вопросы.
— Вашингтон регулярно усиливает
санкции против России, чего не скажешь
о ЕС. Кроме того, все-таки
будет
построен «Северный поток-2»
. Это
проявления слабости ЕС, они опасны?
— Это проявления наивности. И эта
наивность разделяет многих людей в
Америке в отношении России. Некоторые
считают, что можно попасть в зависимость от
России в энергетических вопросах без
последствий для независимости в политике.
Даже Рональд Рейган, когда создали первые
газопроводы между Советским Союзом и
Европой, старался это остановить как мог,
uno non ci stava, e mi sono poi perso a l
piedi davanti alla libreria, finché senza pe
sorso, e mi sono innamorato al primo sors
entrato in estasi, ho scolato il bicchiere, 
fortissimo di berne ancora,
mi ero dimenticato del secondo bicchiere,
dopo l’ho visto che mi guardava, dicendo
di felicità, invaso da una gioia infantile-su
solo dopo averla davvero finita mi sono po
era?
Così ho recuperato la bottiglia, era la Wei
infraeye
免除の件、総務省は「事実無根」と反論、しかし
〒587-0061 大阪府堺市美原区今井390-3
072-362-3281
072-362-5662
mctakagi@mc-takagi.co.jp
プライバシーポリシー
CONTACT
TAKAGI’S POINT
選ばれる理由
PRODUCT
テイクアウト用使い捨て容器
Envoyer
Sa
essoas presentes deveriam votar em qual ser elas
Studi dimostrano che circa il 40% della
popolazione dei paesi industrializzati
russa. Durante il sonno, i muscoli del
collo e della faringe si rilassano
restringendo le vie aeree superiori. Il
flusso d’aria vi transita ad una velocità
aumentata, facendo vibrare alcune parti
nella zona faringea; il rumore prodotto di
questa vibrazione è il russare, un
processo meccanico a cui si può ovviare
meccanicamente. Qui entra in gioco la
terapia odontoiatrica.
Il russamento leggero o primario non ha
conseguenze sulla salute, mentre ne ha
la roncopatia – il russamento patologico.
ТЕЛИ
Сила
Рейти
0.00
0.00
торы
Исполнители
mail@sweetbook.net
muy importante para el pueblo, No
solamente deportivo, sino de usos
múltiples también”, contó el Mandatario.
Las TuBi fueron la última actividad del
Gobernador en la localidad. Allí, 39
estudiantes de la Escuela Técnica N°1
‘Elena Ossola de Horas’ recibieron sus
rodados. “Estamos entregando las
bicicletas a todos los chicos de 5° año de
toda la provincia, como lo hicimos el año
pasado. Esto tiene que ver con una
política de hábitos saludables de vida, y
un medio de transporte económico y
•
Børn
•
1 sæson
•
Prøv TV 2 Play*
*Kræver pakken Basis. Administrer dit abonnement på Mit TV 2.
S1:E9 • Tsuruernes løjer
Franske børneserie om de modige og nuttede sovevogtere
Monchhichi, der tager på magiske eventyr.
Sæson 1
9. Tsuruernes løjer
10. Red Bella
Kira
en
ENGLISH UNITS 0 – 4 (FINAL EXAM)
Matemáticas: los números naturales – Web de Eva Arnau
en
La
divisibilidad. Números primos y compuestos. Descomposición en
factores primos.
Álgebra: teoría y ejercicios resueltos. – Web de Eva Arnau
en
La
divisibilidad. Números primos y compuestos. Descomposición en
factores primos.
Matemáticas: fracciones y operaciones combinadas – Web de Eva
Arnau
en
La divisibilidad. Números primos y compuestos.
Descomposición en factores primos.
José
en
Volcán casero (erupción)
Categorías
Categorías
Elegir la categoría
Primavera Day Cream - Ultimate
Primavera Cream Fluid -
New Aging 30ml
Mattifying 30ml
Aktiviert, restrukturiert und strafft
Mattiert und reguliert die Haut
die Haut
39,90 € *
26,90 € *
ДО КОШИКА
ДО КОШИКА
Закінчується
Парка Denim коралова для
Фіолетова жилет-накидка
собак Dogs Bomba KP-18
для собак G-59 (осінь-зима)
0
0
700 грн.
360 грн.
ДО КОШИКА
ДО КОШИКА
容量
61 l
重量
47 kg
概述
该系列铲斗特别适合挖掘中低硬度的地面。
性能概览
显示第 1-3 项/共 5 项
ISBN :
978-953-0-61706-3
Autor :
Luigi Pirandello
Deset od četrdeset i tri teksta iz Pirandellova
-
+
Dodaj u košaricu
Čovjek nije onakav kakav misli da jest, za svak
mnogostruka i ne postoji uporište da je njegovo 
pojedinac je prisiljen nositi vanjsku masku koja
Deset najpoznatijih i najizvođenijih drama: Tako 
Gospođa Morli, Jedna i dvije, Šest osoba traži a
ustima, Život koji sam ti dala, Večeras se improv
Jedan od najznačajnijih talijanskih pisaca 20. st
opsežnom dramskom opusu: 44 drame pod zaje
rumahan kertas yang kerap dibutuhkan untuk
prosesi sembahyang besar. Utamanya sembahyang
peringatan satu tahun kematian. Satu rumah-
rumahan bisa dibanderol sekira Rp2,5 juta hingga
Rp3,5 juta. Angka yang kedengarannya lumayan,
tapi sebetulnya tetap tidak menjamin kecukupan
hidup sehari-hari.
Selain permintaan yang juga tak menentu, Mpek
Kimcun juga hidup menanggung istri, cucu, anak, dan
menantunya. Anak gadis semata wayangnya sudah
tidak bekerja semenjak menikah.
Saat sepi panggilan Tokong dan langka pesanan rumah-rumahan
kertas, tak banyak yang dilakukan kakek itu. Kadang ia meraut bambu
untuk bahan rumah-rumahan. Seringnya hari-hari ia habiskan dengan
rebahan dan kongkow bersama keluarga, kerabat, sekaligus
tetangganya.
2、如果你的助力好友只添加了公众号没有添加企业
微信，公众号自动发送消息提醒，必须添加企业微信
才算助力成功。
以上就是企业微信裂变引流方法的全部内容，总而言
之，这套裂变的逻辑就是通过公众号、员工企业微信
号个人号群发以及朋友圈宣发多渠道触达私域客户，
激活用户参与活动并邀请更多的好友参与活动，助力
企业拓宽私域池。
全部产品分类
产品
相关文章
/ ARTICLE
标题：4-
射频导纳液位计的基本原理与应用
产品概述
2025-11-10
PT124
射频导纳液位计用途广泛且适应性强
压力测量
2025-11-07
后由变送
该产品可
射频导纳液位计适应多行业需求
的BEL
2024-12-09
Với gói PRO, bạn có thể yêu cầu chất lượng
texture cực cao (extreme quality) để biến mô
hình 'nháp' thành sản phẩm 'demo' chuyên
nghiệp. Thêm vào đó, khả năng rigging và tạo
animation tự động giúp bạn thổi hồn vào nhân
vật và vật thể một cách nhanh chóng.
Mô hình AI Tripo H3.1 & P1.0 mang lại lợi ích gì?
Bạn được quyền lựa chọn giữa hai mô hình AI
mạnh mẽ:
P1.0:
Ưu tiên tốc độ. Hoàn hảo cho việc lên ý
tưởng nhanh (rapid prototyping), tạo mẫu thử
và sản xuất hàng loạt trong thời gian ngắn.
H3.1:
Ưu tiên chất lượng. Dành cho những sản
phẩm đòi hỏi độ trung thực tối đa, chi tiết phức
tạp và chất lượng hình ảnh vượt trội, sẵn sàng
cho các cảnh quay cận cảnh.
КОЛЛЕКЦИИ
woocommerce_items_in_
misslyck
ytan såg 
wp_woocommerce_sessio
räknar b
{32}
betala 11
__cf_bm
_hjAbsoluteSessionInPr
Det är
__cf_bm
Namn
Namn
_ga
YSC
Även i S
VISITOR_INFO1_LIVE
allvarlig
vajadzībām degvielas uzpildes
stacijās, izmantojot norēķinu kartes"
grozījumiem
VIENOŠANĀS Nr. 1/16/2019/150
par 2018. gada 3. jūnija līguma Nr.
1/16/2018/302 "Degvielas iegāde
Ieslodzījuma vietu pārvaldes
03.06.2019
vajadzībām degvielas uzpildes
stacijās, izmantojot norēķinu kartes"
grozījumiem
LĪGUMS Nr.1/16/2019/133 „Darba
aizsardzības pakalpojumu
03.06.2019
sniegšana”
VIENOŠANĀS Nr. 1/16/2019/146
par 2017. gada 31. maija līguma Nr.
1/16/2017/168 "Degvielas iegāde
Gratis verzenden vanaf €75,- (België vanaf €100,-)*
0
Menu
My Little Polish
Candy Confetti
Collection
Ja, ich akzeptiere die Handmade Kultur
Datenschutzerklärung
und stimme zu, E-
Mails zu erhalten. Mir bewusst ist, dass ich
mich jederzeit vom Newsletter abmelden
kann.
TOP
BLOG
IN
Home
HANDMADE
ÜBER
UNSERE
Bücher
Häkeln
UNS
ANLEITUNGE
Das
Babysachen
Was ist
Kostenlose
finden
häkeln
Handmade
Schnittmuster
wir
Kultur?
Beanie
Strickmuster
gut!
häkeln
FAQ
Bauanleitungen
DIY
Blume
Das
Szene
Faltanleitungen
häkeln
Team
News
....................
[What you will do]
On how many lines of the listing does the string "chất" occur? Give the number by itself.

[Solution to this problem]
3